Each line in the data must be reproduced as written, except for any picture.

*** Dataset extract ***

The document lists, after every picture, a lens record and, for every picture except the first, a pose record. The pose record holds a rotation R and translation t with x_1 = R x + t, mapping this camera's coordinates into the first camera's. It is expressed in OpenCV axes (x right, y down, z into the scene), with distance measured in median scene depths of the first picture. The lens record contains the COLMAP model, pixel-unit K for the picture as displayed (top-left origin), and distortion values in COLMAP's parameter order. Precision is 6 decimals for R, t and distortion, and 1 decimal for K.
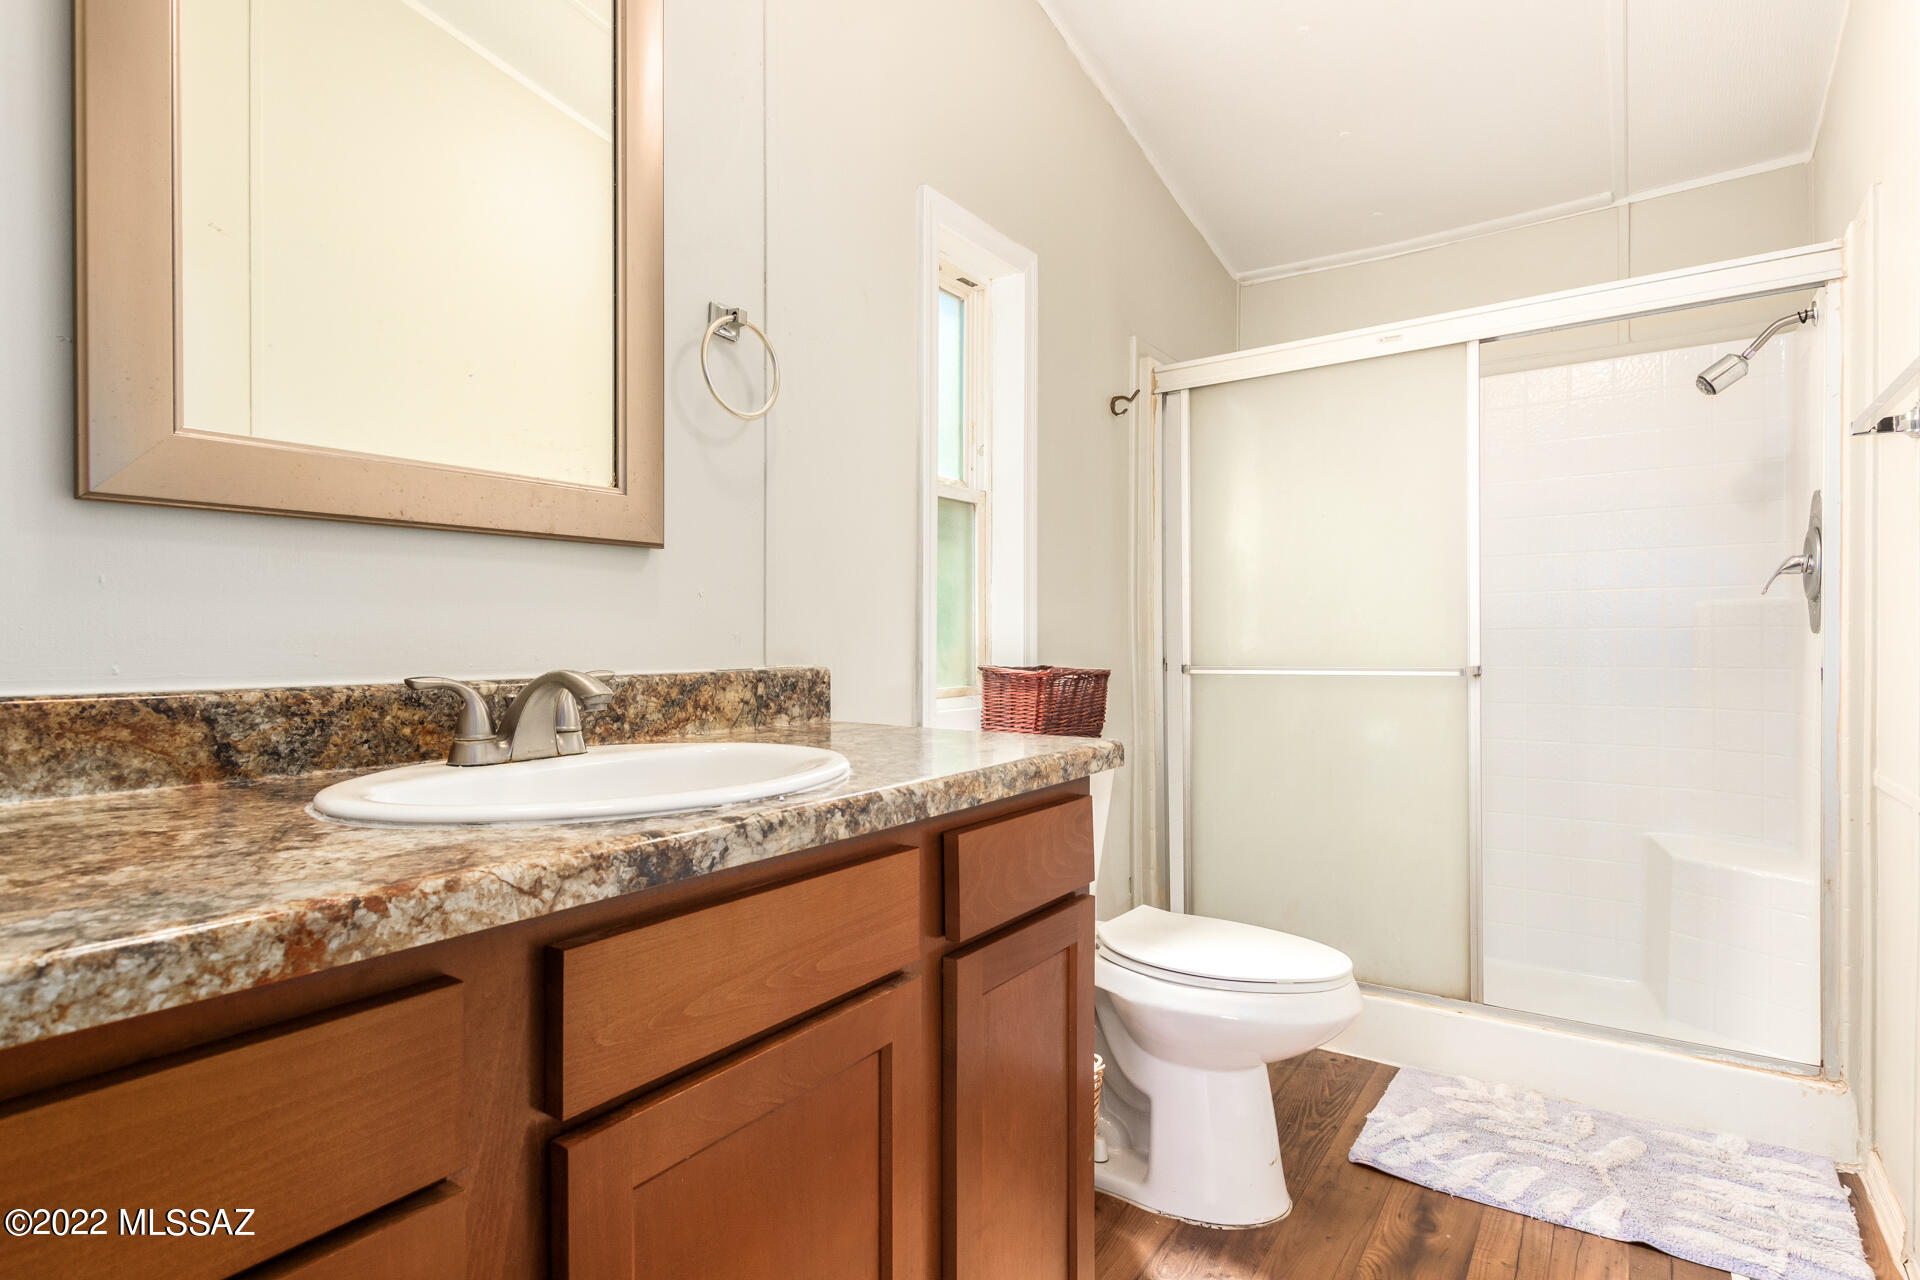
lens RADIAL K [[993.0, 0, 964.8], [0, 993.0, 647.2], [0, 0, 1]] dist [-0.004670, -0.000340]
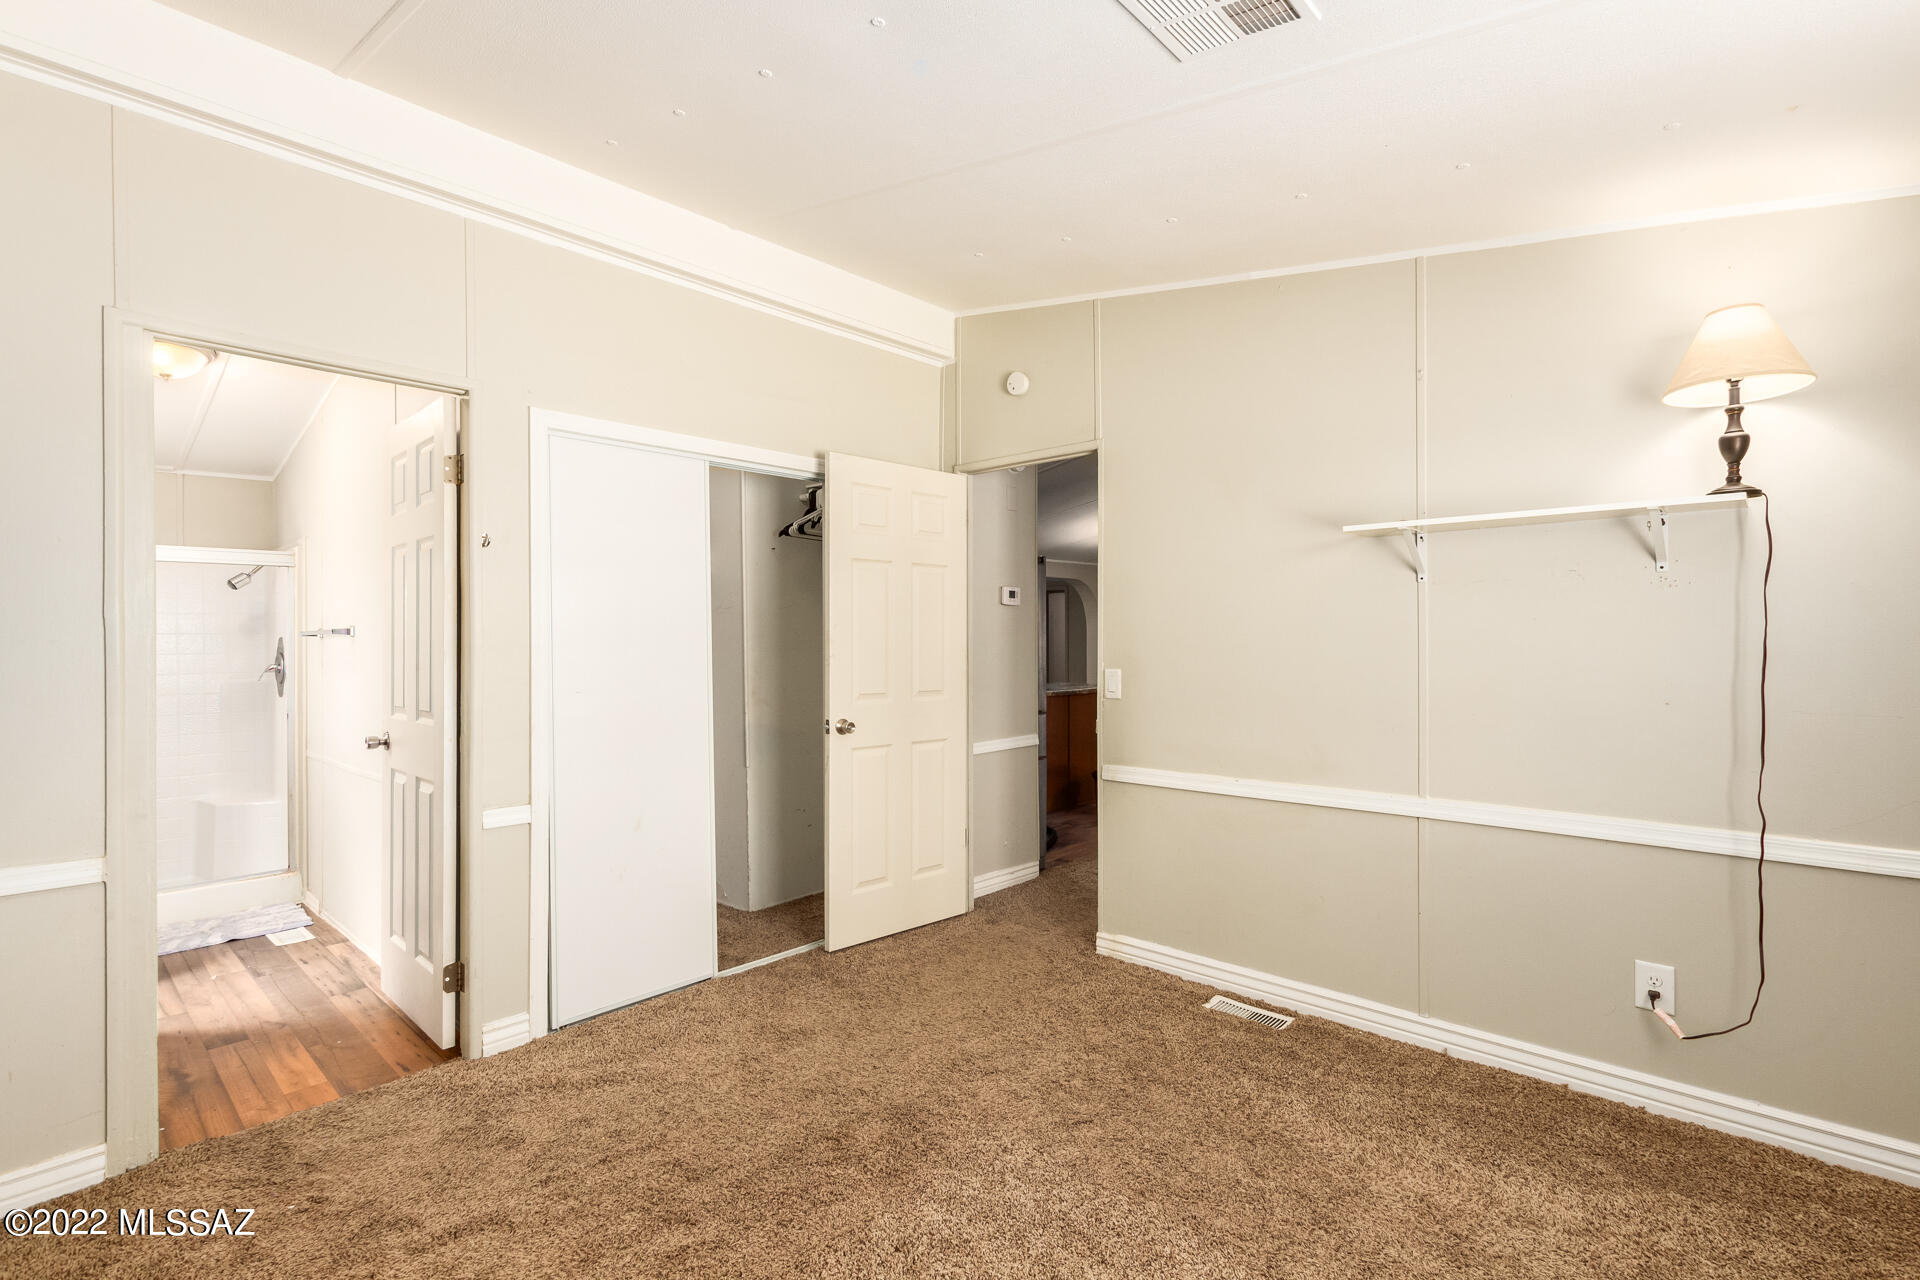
lens RADIAL K [[880.9, 0, 958.3], [0, 880.9, 638.2], [0, 0, 1]] dist [0.004329, 0.000309]
pose [[0.160742, 0.009924, 0.986947, -1.003871], [0.014097, 0.999824, -0.012349, -0.109623], [-0.986896, 0.015898, 0.160574, -0.977982]]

***

= The completed task =
The document lists, after every picture, a lens record and, for every picture except the first, a pose record. The pose record holds a rotation R and translation t with x_1 = R x + t, mapping this camera's coordinates into the first camera's. It is expressed in OpenCV axes (x right, y down, z into the scene), with distance measured in median scene depths of the first picture. The lens record contains the COLMAP model, pixel-unit K for the picture as displayed (top-left origin), and distortion values in COLMAP's parameter order. Precision is 6 decimals for R, t and distortion, and 1 decimal for K.
lens RADIAL K [[993.0, 0, 964.8], [0, 993.0, 647.2], [0, 0, 1]] dist [-0.004670, -0.000340]
lens RADIAL K [[880.9, 0, 958.3], [0, 880.9, 638.2], [0, 0, 1]] dist [0.004329, 0.000309]
pose [[0.160742, 0.009924, 0.986947, -1.003871], [0.014097, 0.999824, -0.012349, -0.109623], [-0.986896, 0.015898, 0.160574, -0.977982]]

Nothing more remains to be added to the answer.